In Psalms 128:2, Mishnah scholar Simeon ben Zoma asked, “Who is rich?” and answered, “He who is satisfied with his lot, as it is said: ‘When you eat the toil of your hands you are fortunate and it is good for you.’”
Today, most of us are far removed from eating the toil of our hands, and that’s bad for us. Less than 3 percent of our population provides the abundant food for all 460 million of us North Americans. The other 90-odd percent of us work sedentary or low-activity jobs, and move from place to place in conveyances like cars, elevators and escalators. Most of us don’t even do simple daily exercise.
And our food-rich blessings come with an overeating curse. Two million years as hunter-gatherers embedded scarcity in our bones, and even 10,000 years of cultivator-herder abundance can’t change that. So when we humans see food, we eat it, because genetically, we’re never sure of where we’ll get our next meal. So in abundant America we’re suffering explosive increases in binge eating, obesity, diabetes, heart disease, cancer, food allergies and antibiotic resistance. Whole industries have grown up to help us resist and mitigate our urges to overeat — therapy groups, psychologists, meal plans, weight loss clubs. But I see overeating as a symptom of the bigger problem: Our modern lives are characterized by great wants, limited means, and industrial productivity that seeks to narrow the gap, but always falls short, which results in perennially dissatisfied societies.
Contrast that with hunter-gatherers (including ancient Hebrews). Research anthropologists and ethnographers found these societies consumed less energy per capita than any other human group. And they achieved “affluence without abundance”: by desiring little (surpluses and possessions hinder their nomadic lives), they met their needs and wants with what was available from their environments.

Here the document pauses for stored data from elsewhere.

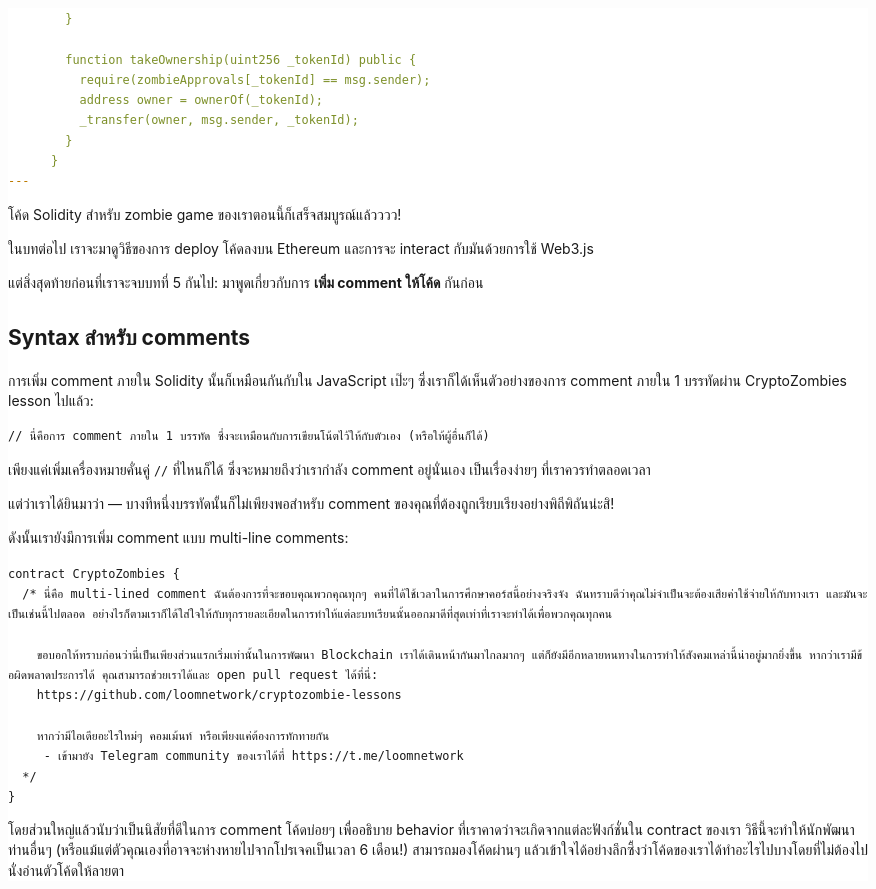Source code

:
 ```yaml
        }

        function takeOwnership(uint256 _tokenId) public {
          require(zombieApprovals[_tokenId] == msg.sender);
          address owner = ownerOf(_tokenId);
          _transfer(owner, msg.sender, _tokenId);
        }
      }
---
```


โค้ด Solidity สำหรับ zombie game ของเราตอนนี้ก็เสร็จสมบูรณ์แล้วววว!

ในบทต่อไป เราจะมาดูวิธีของการ deploy โค้ดลงบน Ethereum และการจะ interact กับมันด้วยการใช้ Web3.js 

แต่สิ่งสุดท้ายก่อนที่เราจะจบบทที่ 5 กันไป: มาพูดเกี่ยวกับการ **เพิ่ม comment ให้โค้ด** กันก่อน

## Syntax สำหรับ comments

การเพิ่ม comment ภายใน Solidity นั้นก็เหมือนกันกับใน JavaScript เป๊ะๆ ซึ่งเราก็ได้เห็นตัวอย่างของการ comment ภายใน 1 บรรทัดผ่าน CryptoZombies lesson ไปแล้ว:

```
// นี่คือการ comment ภายใน 1 บรรทัด ซึ่งจะเหมือนกับการเขียนโน้ตไว้ให้กับตัวเอง (หรือให้ผู้อื่นก็ได้)
```

เพียงแค่เพิ่มเครื่องหมายคั่นคู่ `//` ที่ไหนก็ได้ ซึ่งจะหมายถึงว่าเรากำลัง comment อยู่นั่นเอง เป็นเรื่องง่ายๆ ที่เราควรทำตลอดเวลา

แต่ว่าเราได้ยินมาว่า — บางทีหนึ่งบรรทัดนั้นก็ไม่เพียงพอสำหรับ comment ของคุณที่ต้องถูกเรียบเรียงอย่างพิถีพิถันน่ะสิ!

ดังนั้นเรายังมีการเพิ่ม comment แบบ multi-line comments:

```
contract CryptoZombies {
  /* นี่คือ multi-lined comment ฉันต้องการที่จะขอบคุณพวกคุณทุกๆ คนที่ได้ใช้เวลาในการศึกษาคอร์สนี้อย่างจริงจัง ฉันทราบดีว่าคุณไม่จำเป็นจะต้องเสียค่าใช้จ่ายให้กับทางเรา และมันจะเป็นเช่นนี้ไปตลอด อย่างไรก็ตามเราก็ได้ใส่ใจให้กับทุกรายละเอียดในการทำให้แต่ละบทเรียนนั้นออกมาดีที่สุดเท่าที่เราจะทำได้เพื่อพวกคุณทุกคน

    ขอบอกให้ทราบก่อนว่านี่เป็นเพียงส่วนแรกเริ่มเท่านั้นในการพัฒนา Blockchain เราได้เดินหน้ากันมาไกลมากๆ แต่ก็ยังมีอีกหลายหนทางในการทำให้สังคมเหล่านี้น่าอยู่มากยิ่งขึ้น หากว่าเรามีข้อผิดพลาดประการได้ คุณสามารถช่วยเราได้และ open pull request ได้ที่นี่:
    https://github.com/loomnetwork/cryptozombie-lessons

    หากว่ามีไอเดียอะไรใหม่ๆ คอมเม้นท์ หรือเพียงแค่ต้องการทักทายกัน
     - เข้ามายัง Telegram community ของเราได้ที่ https://t.me/loomnetwork
  */
}
```

โดยส่วนใหญ่แล้วนับว่าเป็นนิสัยที่ดีในการ comment โค้ดบ่อยๆ เพื่ออธิบาย behavior ที่เราคาดว่าจะเกิดจากแต่ละฟังก์ชั่นใน contract ของเรา วิธีนี้จะทำให้นักพัฒนาท่านอื่นๆ (หรือแม้แต่ตัวคุณเองที่อาจจะห่างหายไปจากโปรเจคเป็นเวลา 6 เดือน!) สามารถมองโค้ดผ่านๆ แล้วเข้าใจได้อย่างลึกซึ้งว่าโค้ดของเราได้ทำอะไรไปบางโดยที่ไม่ต้องไปนั่งอ่านตัวโค้ดให้ลายตา

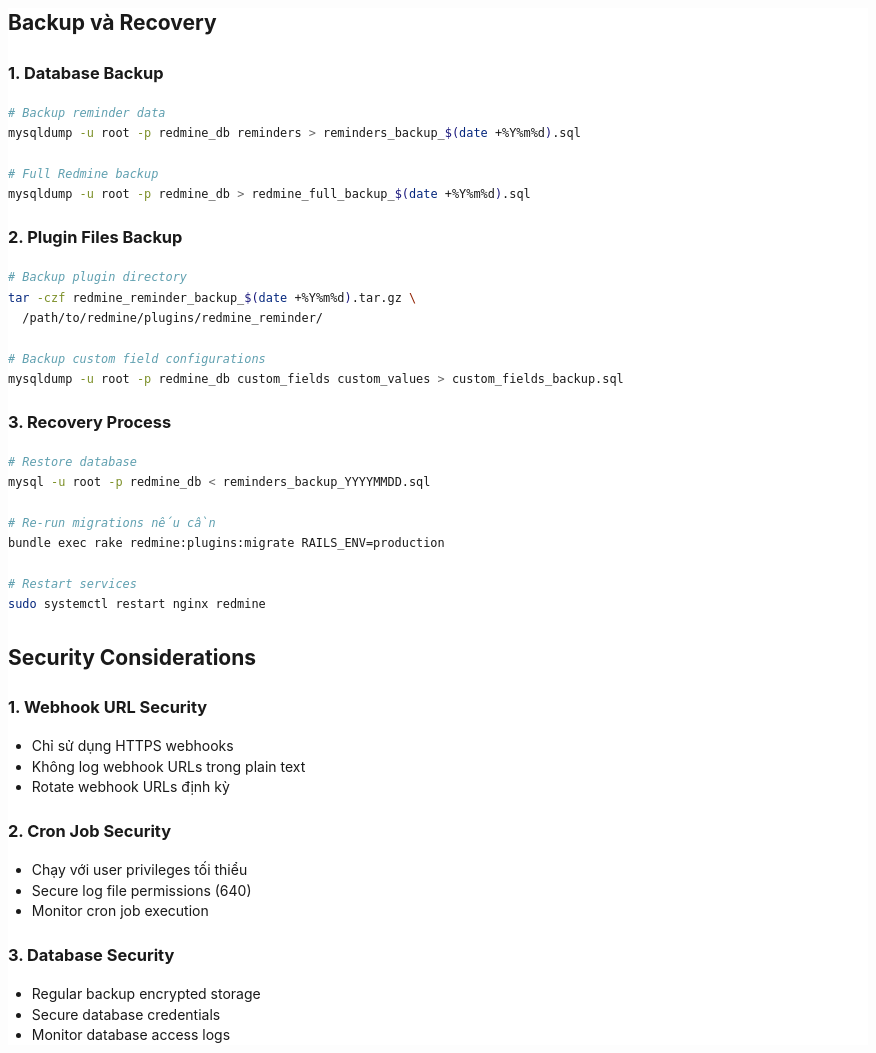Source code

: ## Backup và Recovery

### 1. Database Backup

```bash
# Backup reminder data
mysqldump -u root -p redmine_db reminders > reminders_backup_$(date +%Y%m%d).sql

# Full Redmine backup
mysqldump -u root -p redmine_db > redmine_full_backup_$(date +%Y%m%d).sql
```

### 2. Plugin Files Backup

```bash
# Backup plugin directory
tar -czf redmine_reminder_backup_$(date +%Y%m%d).tar.gz \
  /path/to/redmine/plugins/redmine_reminder/

# Backup custom field configurations
mysqldump -u root -p redmine_db custom_fields custom_values > custom_fields_backup.sql
```

### 3. Recovery Process

```bash
# Restore database
mysql -u root -p redmine_db < reminders_backup_YYYYMMDD.sql

# Re-run migrations nếu cần
bundle exec rake redmine:plugins:migrate RAILS_ENV=production

# Restart services
sudo systemctl restart nginx redmine
```

## Security Considerations

### 1. Webhook URL Security
- Chỉ sử dụng HTTPS webhooks
- Không log webhook URLs trong plain text
- Rotate webhook URLs định kỳ

### 2. Cron Job Security
- Chạy với user privileges tối thiểu
- Secure log file permissions (640)
- Monitor cron job execution

### 3. Database Security
- Regular backup encrypted storage
- Secure database credentials
- Monitor database access logs
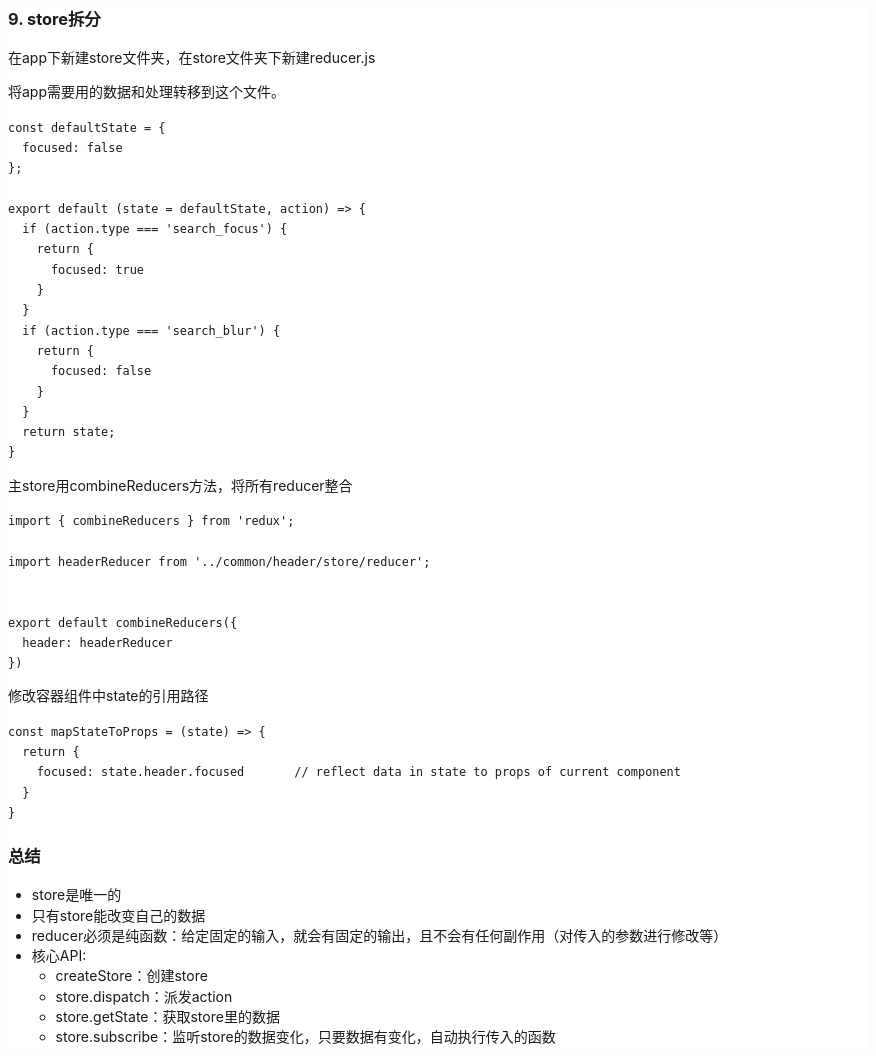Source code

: ### 9. store拆分

在app下新建store文件夹，在store文件夹下新建reducer.js

将app需要用的数据和处理转移到这个文件。

```
const defaultState = {
  focused: false
};

export default (state = defaultState, action) => {
  if (action.type === 'search_focus') {
    return {
      focused: true
    }
  }
  if (action.type === 'search_blur') {
    return {
      focused: false
    }
  }
  return state;
}
```

主store用combineReducers方法，将所有reducer整合

```
import { combineReducers } from 'redux';

import headerReducer from '../common/header/store/reducer';


export default combineReducers({
  header: headerReducer
})
```

修改容器组件中state的引用路径

```
const mapStateToProps = (state) => {
  return {
    focused: state.header.focused       // reflect data in state to props of current component
  }
}
```



### 总结

- store是唯一的
- 只有store能改变自己的数据
- reducer必须是纯函数：给定固定的输入，就会有固定的输出，且不会有任何副作用（对传入的参数进行修改等）
- 核心API:
  - createStore：创建store
  - store.dispatch：派发action
  - store.getState：获取store里的数据
  - store.subscribe：监听store的数据变化，只要数据有变化，自动执行传入的函数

It makes sense that our journey toward societal satisfaction should begin with food. Repeated studies have found that organically grown varieties of produce are more nutritious than conventionally grown ones, which are also less nutritious today than they were 50 years ago. In addition, most processed foods cater to our natural cravings for sugars, salts and fats. It’s a recipe for dissatisfied living.
That healthier menu is in the “Caveman Diet” — what humans presumably ate before, and for a few millennia after agriculture developed. It’s also what the whole foods and farm-to-table movements are all about. If we eat nutrient-rich and psychologically satisfying foods, we’ll enjoy more quality, and desire less quantity. Added bonuses: We build stronger immune systems, and decrease our risks of disease.
So first, let’s replace our diets’ processed foods with more nutritious whole ones. Next, let’s replace less nutritious conventionally raised foods with more nutritious organic ones. Finally, let’s appreciate those ancient cultivator-herders who got the ball rolling, and the modern ones who keep it going. It’s thanks to them we’ve achieved what we have today.